AT&T backs Trump war on Big Tech, says it’s more crucial than net neutrality - fooey
https://arstechnica.com/tech-policy/2020/09/att-backs-trump-plan-demands-neutrality-on-facebook-amazon-and-google/
======
milkytron
> AT&T argued that "Section 230 immunity should be modified to reduce the
> gross disparities in legal treatment that have emerged between the dominant
> online platforms and the traditional purveyors of third-party content, such
> as book publishers, newspapers, or radio and television businesses. There is
> no longer any reason that the nation's most powerful online platforms should
> enjoy legal immunities unavailable to similarly situated traditional
> companies."

Comparing communication mediums that are 1 entity to many is vastly different
than any online forum where the communication is many to many. It's easy to
regulate what a newspaper, TV program, or radio station says to its customers
because the source of information is controlled by a single or small number of
publishers. When you have everyone on the internet communicating to everyone
else on the internet, it becomes a lot more difficult to regulate.
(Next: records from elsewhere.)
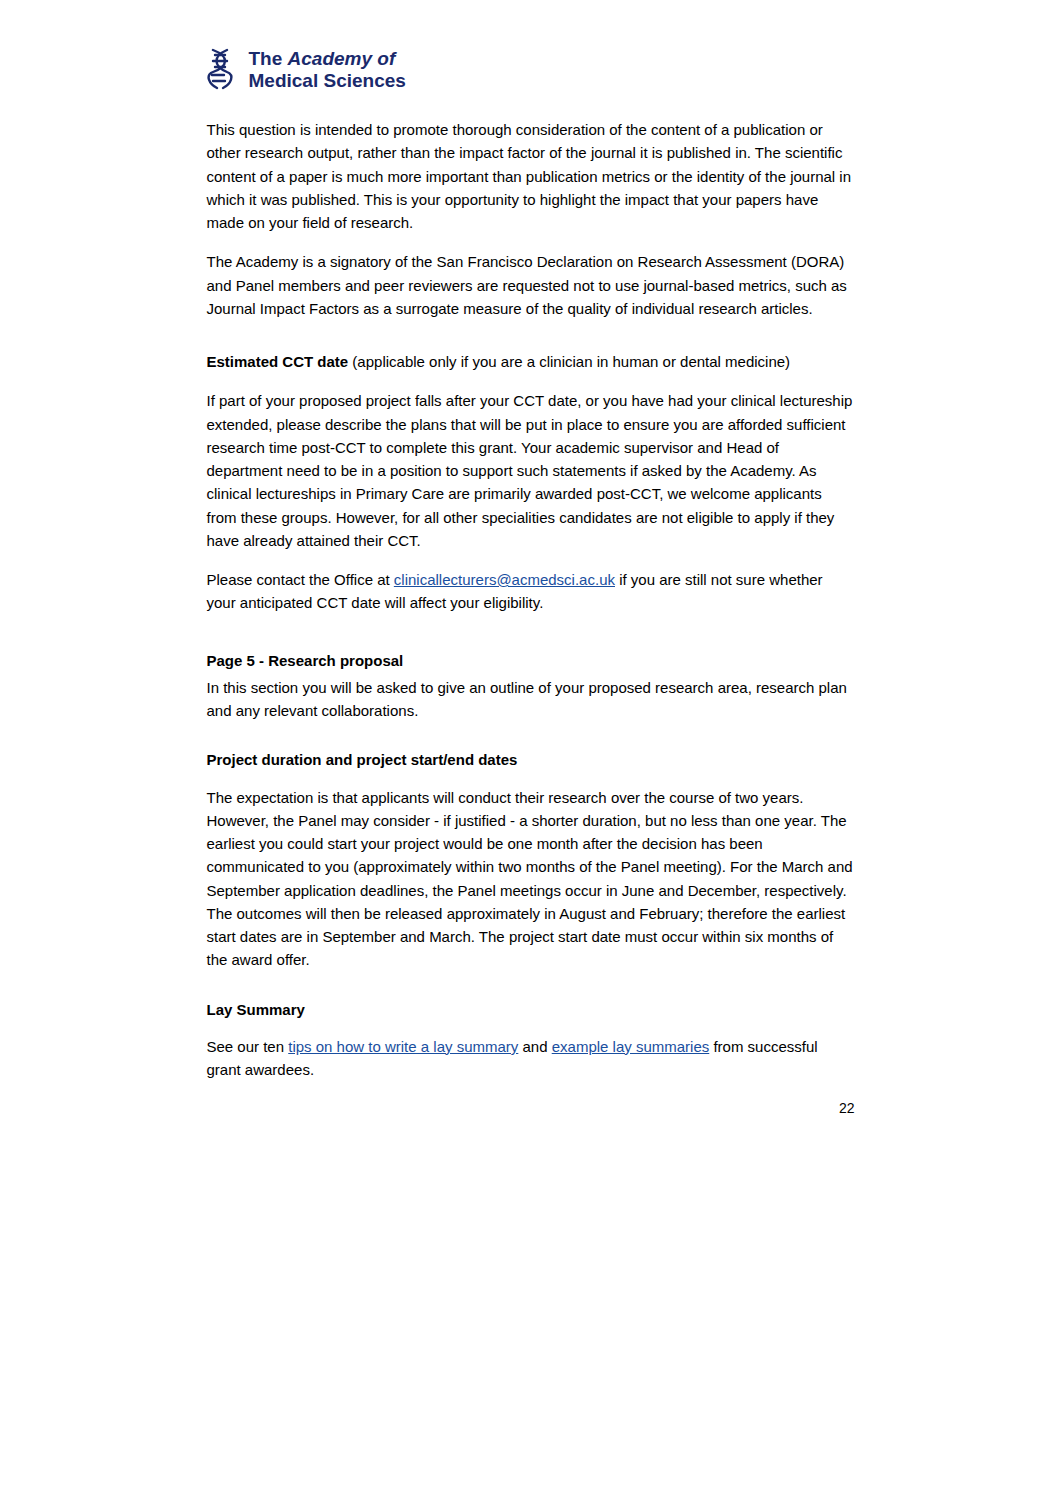The Academy of
Medical Sciences
This question is intended to promote thorough consideration of the content of a publication or other research output, rather than the impact factor of the journal it is published in. The scientific content of a paper is much more important than publication metrics or the identity of the journal in which it was published. This is your opportunity to highlight the impact that your papers have made on your field of research.
The Academy is a signatory of the San Francisco Declaration on Research Assessment (DORA) and Panel members and peer reviewers are requested not to use journal-based metrics, such as Journal Impact Factors as a surrogate measure of the quality of individual research articles.
Estimated CCT date (applicable only if you are a clinician in human or dental medicine)
If part of your proposed project falls after your CCT date, or you have had your clinical lectureship extended, please describe the plans that will be put in place to ensure you are afforded sufficient research time post-CCT to complete this grant. Your academic supervisor and Head of department need to be in a position to support such statements if asked by the Academy. As clinical lectureships in Primary Care are primarily awarded post-CCT, we welcome applicants from these groups. However, for all other specialities candidates are not eligible to apply if they have already attained their CCT.
Please contact the Office at clinicallecturers@acmedsci.ac.uk if you are still not sure whether your anticipated CCT date will affect your eligibility.
Page 5 - Research proposal
In this section you will be asked to give an outline of your proposed research area, research plan and any relevant collaborations.
Project duration and project start/end dates
The expectation is that applicants will conduct their research over the course of two years. However, the Panel may consider - if justified - a shorter duration, but no less than one year. The earliest you could start your project would be one month after the decision has been communicated to you (approximately within two months of the Panel meeting). For the March and September application deadlines, the Panel meetings occur in June and December, respectively. The outcomes will then be released approximately in August and February; therefore the earliest start dates are in September and March. The project start date must occur within six months of the award offer.
Lay Summary
See our ten tips on how to write a lay summary and example lay summaries from successful grant awardees.
22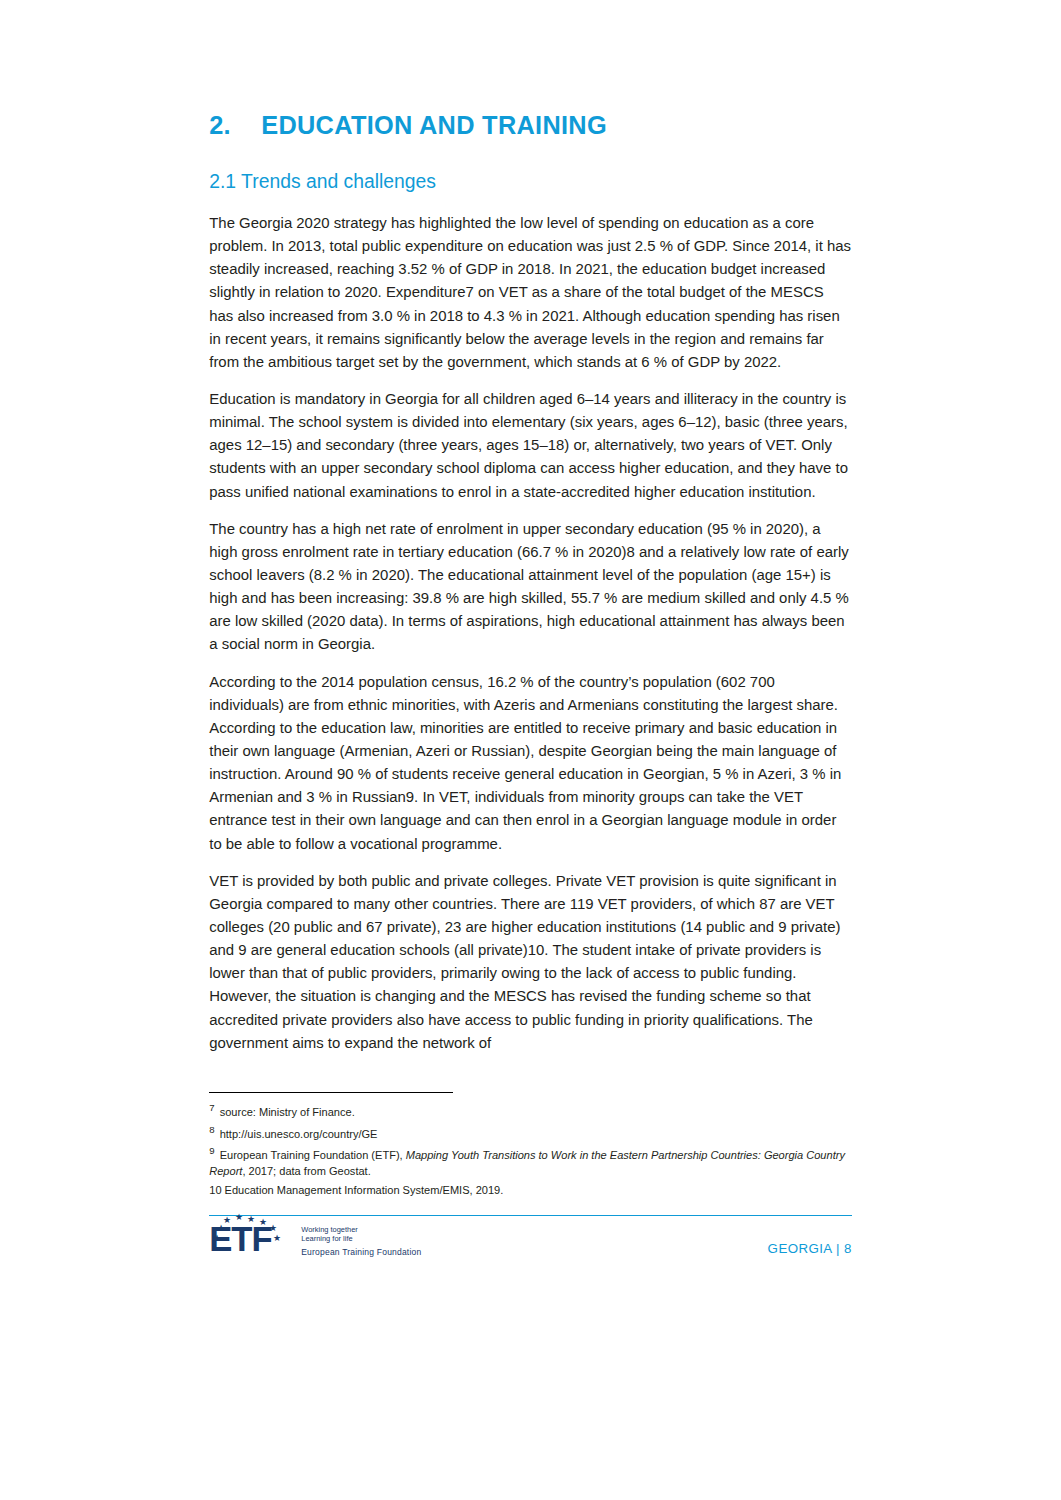2. EDUCATION AND TRAINING
2.1 Trends and challenges
The Georgia 2020 strategy has highlighted the low level of spending on education as a core problem. In 2013, total public expenditure on education was just 2.5 % of GDP. Since 2014, it has steadily increased, reaching 3.52 % of GDP in 2018. In 2021, the education budget increased slightly in relation to 2020. Expenditure7 on VET as a share of the total budget of the MESCS has also increased from 3.0 % in 2018 to 4.3 % in 2021. Although education spending has risen in recent years, it remains significantly below the average levels in the region and remains far from the ambitious target set by the government, which stands at 6 % of GDP by 2022.
Education is mandatory in Georgia for all children aged 6–14 years and illiteracy in the country is minimal. The school system is divided into elementary (six years, ages 6–12), basic (three years, ages 12–15) and secondary (three years, ages 15–18) or, alternatively, two years of VET. Only students with an upper secondary school diploma can access higher education, and they have to pass unified national examinations to enrol in a state-accredited higher education institution.
The country has a high net rate of enrolment in upper secondary education (95 % in 2020), a high gross enrolment rate in tertiary education (66.7 % in 2020)8 and a relatively low rate of early school leavers (8.2 % in 2020). The educational attainment level of the population (age 15+) is high and has been increasing: 39.8 % are high skilled, 55.7 % are medium skilled and only 4.5 % are low skilled (2020 data). In terms of aspirations, high educational attainment has always been a social norm in Georgia.
According to the 2014 population census, 16.2 % of the country’s population (602 700 individuals) are from ethnic minorities, with Azeris and Armenians constituting the largest share. According to the education law, minorities are entitled to receive primary and basic education in their own language (Armenian, Azeri or Russian), despite Georgian being the main language of instruction. Around 90 % of students receive general education in Georgian, 5 % in Azeri, 3 % in Armenian and 3 % in Russian9. In VET, individuals from minority groups can take the VET entrance test in their own language and can then enrol in a Georgian language module in order to be able to follow a vocational programme.
VET is provided by both public and private colleges. Private VET provision is quite significant in Georgia compared to many other countries. There are 119 VET providers, of which 87 are VET colleges (20 public and 67 private), 23 are higher education institutions (14 public and 9 private) and 9 are general education schools (all private)10. The student intake of private providers is lower than that of public providers, primarily owing to the lack of access to public funding. However, the situation is changing and the MESCS has revised the funding scheme so that accredited private providers also have access to public funding in priority qualifications. The government aims to expand the network of
7 source: Ministry of Finance.
8 http://uis.unesco.org/country/GE
9 European Training Foundation (ETF), Mapping Youth Transitions to Work in the Eastern Partnership Countries: Georgia Country Report, 2017; data from Geostat.
10 Education Management Information System/EMIS, 2019.
ETF
★ ★ ★ ★ ★ ★ ★ ★
Working together
Learning for life
European Training Foundation
GEORGIA | 8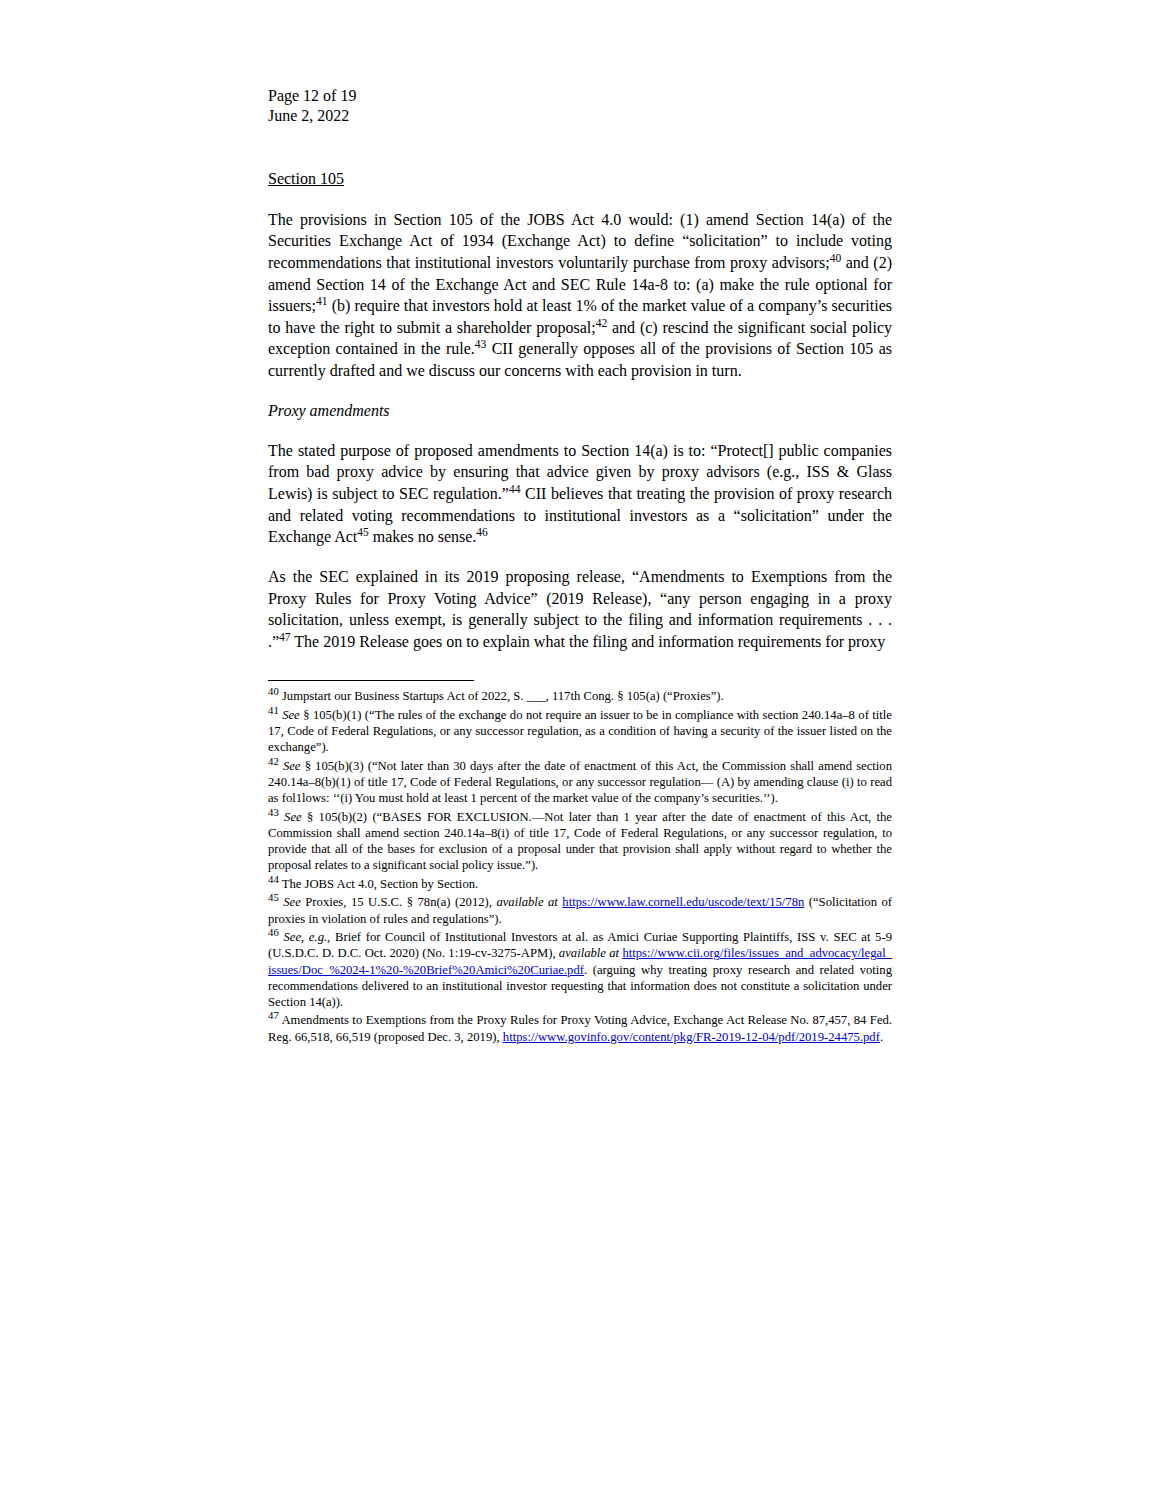Page 12 of 19
June 2, 2022
Section 105
The provisions in Section 105 of the JOBS Act 4.0 would: (1) amend Section 14(a) of the Securities Exchange Act of 1934 (Exchange Act) to define “solicitation” to include voting recommendations that institutional investors voluntarily purchase from proxy advisors;40 and (2) amend Section 14 of the Exchange Act and SEC Rule 14a-8 to: (a) make the rule optional for issuers;41 (b) require that investors hold at least 1% of the market value of a company’s securities to have the right to submit a shareholder proposal;42 and (c) rescind the significant social policy exception contained in the rule.43 CII generally opposes all of the provisions of Section 105 as currently drafted and we discuss our concerns with each provision in turn.
Proxy amendments
The stated purpose of proposed amendments to Section 14(a) is to: “Protect[] public companies from bad proxy advice by ensuring that advice given by proxy advisors (e.g., ISS & Glass Lewis) is subject to SEC regulation.”44 CII believes that treating the provision of proxy research and related voting recommendations to institutional investors as a “solicitation” under the Exchange Act45 makes no sense.46
As the SEC explained in its 2019 proposing release, “Amendments to Exemptions from the Proxy Rules for Proxy Voting Advice” (2019 Release), “any person engaging in a proxy solicitation, unless exempt, is generally subject to the filing and information requirements . . . .”47 The 2019 Release goes on to explain what the filing and information requirements for proxy
40 Jumpstart our Business Startups Act of 2022, S. ___, 117th Cong. § 105(a) (“Proxies”).
41 See § 105(b)(1) (“The rules of the exchange do not require an issuer to be in compliance with section 240.14a–8 of title 17, Code of Federal Regulations, or any successor regulation, as a condition of having a security of the issuer listed on the exchange”).
42 See § 105(b)(3) (“Not later than 30 days after the date of enactment of this Act, the Commission shall amend section 240.14a–8(b)(1) of title 17, Code of Federal Regulations, or any successor regulation— (A) by amending clause (i) to read as fol1lows: ‘‘(i) You must hold at least 1 percent of the market value of the company’s securities.’’).
43 See § 105(b)(2) (“BASES FOR EXCLUSION.—Not later than 1 year after the date of enactment of this Act, the Commission shall amend section 240.14a–8(i) of title 17, Code of Federal Regulations, or any successor regulation, to provide that all of the bases for exclusion of a proposal under that provision shall apply without regard to whether the proposal relates to a significant social policy issue.”).
44 The JOBS Act 4.0, Section by Section.
45 See Proxies, 15 U.S.C. § 78n(a) (2012), available at https://www.law.cornell.edu/uscode/text/15/78n (“Solicitation of proxies in violation of rules and regulations”).
46 See, e.g., Brief for Council of Institutional Investors at al. as Amici Curiae Supporting Plaintiffs, ISS v. SEC at 5-9 (U.S.D.C. D. D.C. Oct. 2020) (No. 1:19-cv-3275-APM), available at https://www.cii.org/files/issues_and_advocacy/legal_issues/Doc_%2024-1%20-%20Brief%20Amici%20Curiae.pdf. (arguing why treating proxy research and related voting recommendations delivered to an institutional investor requesting that information does not constitute a solicitation under Section 14(a)).
47 Amendments to Exemptions from the Proxy Rules for Proxy Voting Advice, Exchange Act Release No. 87,457, 84 Fed. Reg. 66,518, 66,519 (proposed Dec. 3, 2019), https://www.govinfo.gov/content/pkg/FR-2019-12-04/pdf/2019-24475.pdf.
Not saying
it should or shouldn't be, but the comparison they are making doesn't really
fit.

Also, not only does the internet have an entirely different communication
ecosystem by allowing everyone to communicate, but all the other mediums
mentioned are a subset of internet content, which just adds to the complexity.
I do not think the current folks in government OR at AT&T are capable of
devising a fair and comprehensive law or rewriting an existing law to manage
how communication takes place on the internet.

I'm not surprised that this comparison would be made by AT&T.